[EXCERPT PROVIDED]

Re: Geeky Linux Question... a little left of topic

aj wells wrote:

>We are running a bunch of Linux servers... 64 Bit, have a few that are
>32 bit... Red Hat 3
>
>If you look at cpuinfo... there is a flag... "lm"
>
>Red Hat site is less than helpful from what I have found.
>Google is also less than helpful... there are LMs in docs that have
>cupinfo... but not what the flag signifies or means.
>
>Anyone have any ideas?
>--
>http://www.freelists.org/webpage/oracle-l
>
>.
>
>  
>

You were looking at the wrong place :)

(I wish I could do the following with Oracle...)


fs/proc/proc_misc.c:

void __init proc_misc_init(void)
{
       struct proc_dir_entry *entry;
       ....
      create_seq_entry("cpuinfo", 0, &proc_cpuinfo_operations);    
<--------------------------

and then:

extern struct seq_operations cpuinfo_op;
static int cpuinfo_open(struct inode *inode, struct file *file)          
<--------------------------
{
        return seq_open(file, 
&cpuinfo_op);                                           
<--------------------------
}
static struct file_operations proc_cpuinfo_operations = {
        .open           = 
cpuinfo_open,                                                             
<--------------------------
        .read           = seq_read,
        .llseek         = seq_lseek,
        .release        = seq_release,
};


arch/i386/kernel/cpu/proc.c:
 
struct seq_operations cpuinfo_op = {
        .start =c_start,
        .next = c_next,
        .stop = c_stop,
        .show = show_cpuinfo,                      <---------------
};


and above that:

static int show_cpuinfo(struct seq_file *m, void *v)
{
    /*
     * These flag bits must match the definitions in <asm/cpufeature.h>.
     * NULL means this bit is undefined or reserved; either way it doesn't
     * have meaning as far as Linux is concerned.  Note that it's important
     * to realize there is a difference between this table and CPUID -- if
     * applications want to get the raw CPUID data, they should access
     * /dev/cpu/<cpu_nr>/cpuid instead.

[/EXCERPT PROVIDED]

Continue the mailing-list reply about the "lm" flag in /proc/cpuinfo, starting right after its final line.

[STORED DATA]

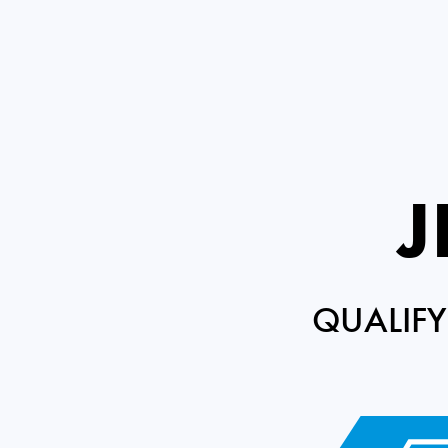
J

[/STORED DATA]

ANSWER TO THE PROBLEM
     */
    static char *x86_cap_flags[] = {
        /* Intel-defined */
            "fpu", "vme", "de", "pse", "tsc", "msr", "pae", "mce",
            "cx8", "apic", NULL, "sep", "mtrr", "pge", "mca", "cmov",
            "pat", "pse36", "pn", "clflush", NULL, "dts", "acpi", "mmx",
            "fxsr", "sse", "sse2", "ss", "ht", "tm", "ia64", "pbe",

        /* AMD-defined */
        NULL, NULL, NULL, NULL, NULL, NULL, NULL, NULL,
        NULL, NULL, NULL, "syscall", NULL, NULL, NULL, NULL,
        NULL, NULL, NULL, "mp", NULL, NULL, "mmxext", NULL,
        NULL, NULL, NULL, NULL, NULL, "lm", "3dnowext", "3dnow",
                                                                          
^^^
                                                                          
^^^
.....

include/asm-i386/cpufeature.h:
...
/* AMD-defined CPU features, CPUID level 0x80000001, word 1 */
/* Don't duplicate feature flags which are redundant with Intel! */
#define X86_FEATURE_SYSCALL    (1*32+11) /* SYSCALL/SYSRET */
#define X86_FEATURE_MP        (1*32+19) /* MP Capable. */
#define X86_FEATURE_MMXEXT    (1*32+22) /* AMD MMX extensions */
#define X86_FEATURE_LM        (1*32+29) /* Long Mode (x86-64) 
*/                          <---------------------
#define X86_FEATURE_3DNOWEXT    (1*32+30) /* AMD 3DNow! extensions */
#define X86_FEATURE_3DNOW    (1*32+31) /* 3DNow! */
..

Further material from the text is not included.